EXTRACT PROVIDED:
┄┄┄┄┄┄

Task 14

Background

Reading

Tasks

Data Wrangling & Visualization

Conclusions

Reading Notes

Chapter 21

# Use this R-Chunk to import all your datasets!
script <- read.csv("../../data/lds-scriptures.csv")

Background

In 1978 Susan Easton Black penned an article in the Ensign title Even statistically, he is the dominant figure of the Book of Mormon. which makes some statistical claims about the Book of Mormon. We are going to use some of our “string” skills to count words and occurrences in the New Testament and in the Book of Mormon.

What is the average verse length (number of words) in the New Testament compared to the Book of Mormon?
How often is the word Jesus in the New Testament compared to the Book of Mormon?
How does the word count distribution by verse look for each book in the Book of Mormon?

Reading

Chapter 21: Iteration (21.1-21.5 is all you will need)
Hadley Wickham - Cupcakes to teach for loops
stringi R package and the stri_stats_latex() function

Tasks

[X] Take notes on your reading of the specified ‘R for Data Science’ chapter

[X] Download the data from http://scriptures.nephi.org/downloads/lds-scriptures.csv.zip

[X] Read in the .csv file that was in the zip file and examine the structure of the data

[X] Address questions 1 & 2 using R functions from install.packages(“stringr”) and install.packages(“stringi”)

Use the stri_stats_latex() and str_locate_all() functions from each package

[X] Create a visualization that addresses question 3

[X] Create an .Rmd file with 1-2 paragraphs and your graphics that answers the three questions

[X] Compile your .Rmd, .md and .html file into your git repository

Data Wrangling & Visualization

# Use this R-Chunk to clean & wrangle your data!
q1a <- script %>% 
  filter(volume_id == 2) %>% 
  pull(scripture_text) %>% # Pull selects column
  stri_stats_latex() %>% 
  enframe() %>% # Makes a Tibble
  filter(name == "Words") %>% 
  pull(value)

q1b <- script %>% 
  filter(volume_id == 3) %>% 
  pull(scripture_text) %>% 
  stri_stats_latex() %>% 
  enframe() %>% 
  filter(name == "Words") %>% 
  pull(value)

q1 <- c("New Testament", q1a / (31102 - 23146), "Book of Mormon", q1b / (37706 - 31102))

┄┄┄┄┄┄

ENTRIES SHOWN:
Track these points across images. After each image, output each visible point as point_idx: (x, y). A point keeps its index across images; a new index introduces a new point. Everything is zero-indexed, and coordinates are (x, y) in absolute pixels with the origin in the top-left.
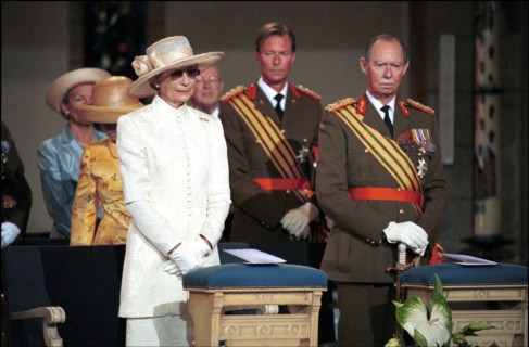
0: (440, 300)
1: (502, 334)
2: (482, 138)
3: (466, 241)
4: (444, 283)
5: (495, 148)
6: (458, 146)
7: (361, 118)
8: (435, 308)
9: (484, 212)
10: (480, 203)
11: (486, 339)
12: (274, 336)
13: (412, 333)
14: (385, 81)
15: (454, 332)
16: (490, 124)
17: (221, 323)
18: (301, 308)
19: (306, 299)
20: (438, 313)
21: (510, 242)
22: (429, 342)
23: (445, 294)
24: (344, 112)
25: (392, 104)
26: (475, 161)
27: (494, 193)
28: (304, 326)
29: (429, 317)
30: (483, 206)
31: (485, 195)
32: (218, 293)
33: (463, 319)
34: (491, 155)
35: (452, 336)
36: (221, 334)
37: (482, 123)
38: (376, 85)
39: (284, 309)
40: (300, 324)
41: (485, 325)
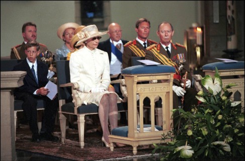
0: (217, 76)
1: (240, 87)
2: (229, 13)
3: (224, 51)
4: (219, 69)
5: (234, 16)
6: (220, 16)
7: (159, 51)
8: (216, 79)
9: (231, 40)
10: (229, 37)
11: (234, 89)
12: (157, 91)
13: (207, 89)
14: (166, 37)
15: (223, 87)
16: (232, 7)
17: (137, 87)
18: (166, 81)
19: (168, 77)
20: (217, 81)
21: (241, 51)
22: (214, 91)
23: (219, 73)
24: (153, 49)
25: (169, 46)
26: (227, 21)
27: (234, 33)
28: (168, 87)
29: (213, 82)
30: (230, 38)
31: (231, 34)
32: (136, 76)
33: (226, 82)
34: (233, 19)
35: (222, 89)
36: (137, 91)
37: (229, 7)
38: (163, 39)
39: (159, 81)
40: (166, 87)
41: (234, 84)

┄┄┄┄┄┄

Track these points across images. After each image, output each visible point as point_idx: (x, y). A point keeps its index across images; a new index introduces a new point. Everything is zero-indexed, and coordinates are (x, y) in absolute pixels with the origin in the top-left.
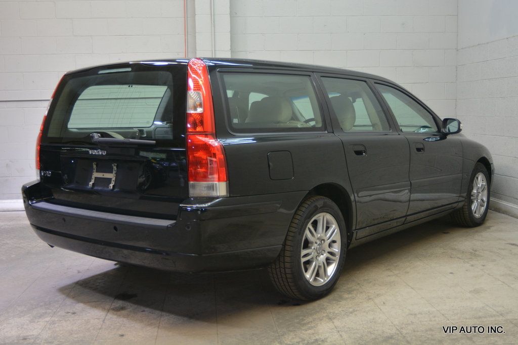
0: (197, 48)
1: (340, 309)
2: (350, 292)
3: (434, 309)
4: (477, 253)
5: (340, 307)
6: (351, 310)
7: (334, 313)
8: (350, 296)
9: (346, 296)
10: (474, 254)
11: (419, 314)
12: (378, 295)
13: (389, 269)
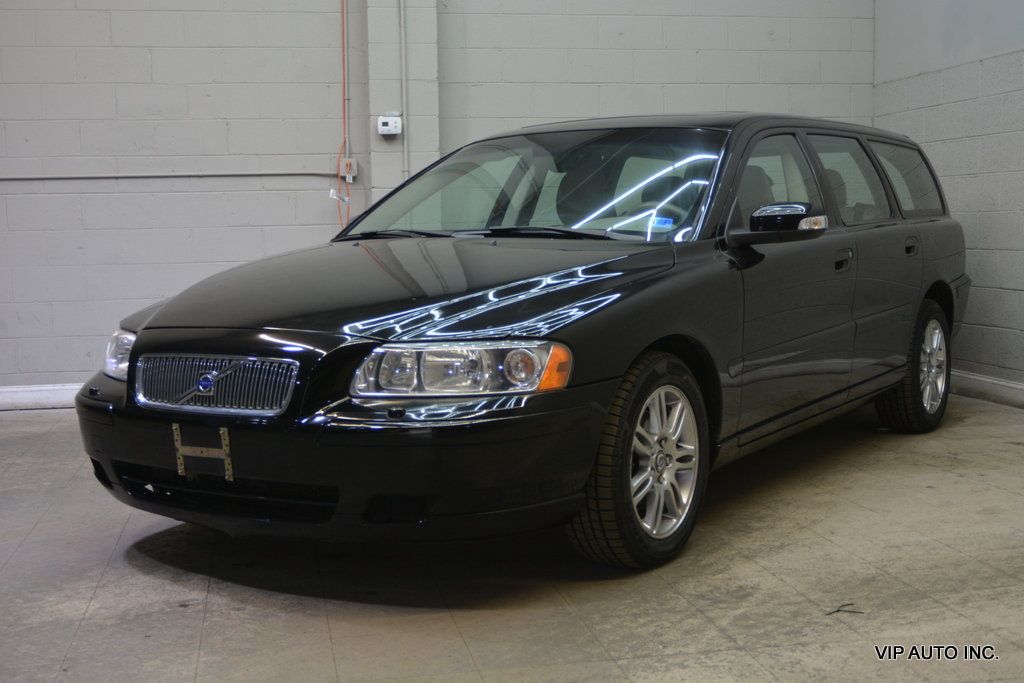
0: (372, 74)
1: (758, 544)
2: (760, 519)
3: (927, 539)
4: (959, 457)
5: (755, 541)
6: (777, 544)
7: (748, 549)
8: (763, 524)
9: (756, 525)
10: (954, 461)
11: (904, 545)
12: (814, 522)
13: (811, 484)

┄┄┄┄┄┄

YOUR TASK: Write the next part of the R write-up on word counts in the New Testament and the Book of Mormon, starting right after its last line of code.

EXERCISE ANSWER:
q1

## [1] "New Testament"    "22.7080191050779" "Book of Mormon"   "40.5086311326469"

# Use this R-Chunk to clean & wrangle your data!
q2a <- script %>% 
  filter(volume_id == 2) %>% 
  pull(scripture_text) %>% # Pull selects column
  str_locate_all("Jesus") %>%
  stri_stats_latex() %>% 
  enframe() %>% # Makes a Tibble
  filter(name == "Words") %>%
  pull(value)

q2b <- script %>% 
  filter(volume_id == 3) %>% 
  pull(scripture_text) %>% 
  str_locate_all("Jesus") %>%
  stri_stats_latex() %>% 
  enframe() %>%
  filter(name == "Words") %>%
  pull(value)

q2 <- c("New Testament", q2a, "Book of Mormon", q2b)

q2

## [1] "New Testament"  "7957"           "Book of Mormon" "6604"

# Use this R-Chunk to clean & wrangle your data!
script %>% 
  filter(volume_id == 3) %>% 
  group_by(scripture_text) %>% 
  mutate(count = stri_stats_latex(scripture_text)["Words"]) %>% 
ggplot(aes(x = verse_short_title, y = count)) + 
  geom_col() + 
  facet_wrap(~ book_title, scales = "free_x") + 
  theme_bw() +
  theme(axis.title.x = element_blank(), axis.text.x = element_blank(), axis.ticks.x = element_blank())

Conclusions

For Question 1 and 2 I used str_locate_all("Jesus") and stri_stats_latex() to find the word average per verse and the number of occurrences of Jesus in the Book of Mormon and New Testament.

For Question 3 I used stri_stats_latex(scripture_text)["Words"] to find the word count then plotted ggplot(aes(x = verse_short_title, y = count)) + geom_col() + facet_wrap(~ book_title, scales = "free_x") + theme_bw() + theme(axis.title.x = element_blank(), axis.text.x = element_blank(), axis.ticks.x = element_blank()) which allowed me compare the distribution of the verse word count.

Reading Notes

Chapter 21

To solve this with a for loop we again think about the three components:

Output: we already have the output — it’s the same as the input!
Sequence: we can think about a data frame as a list of columns, so we can iterate over each column with seq_along(df).
Body: apply rescale01()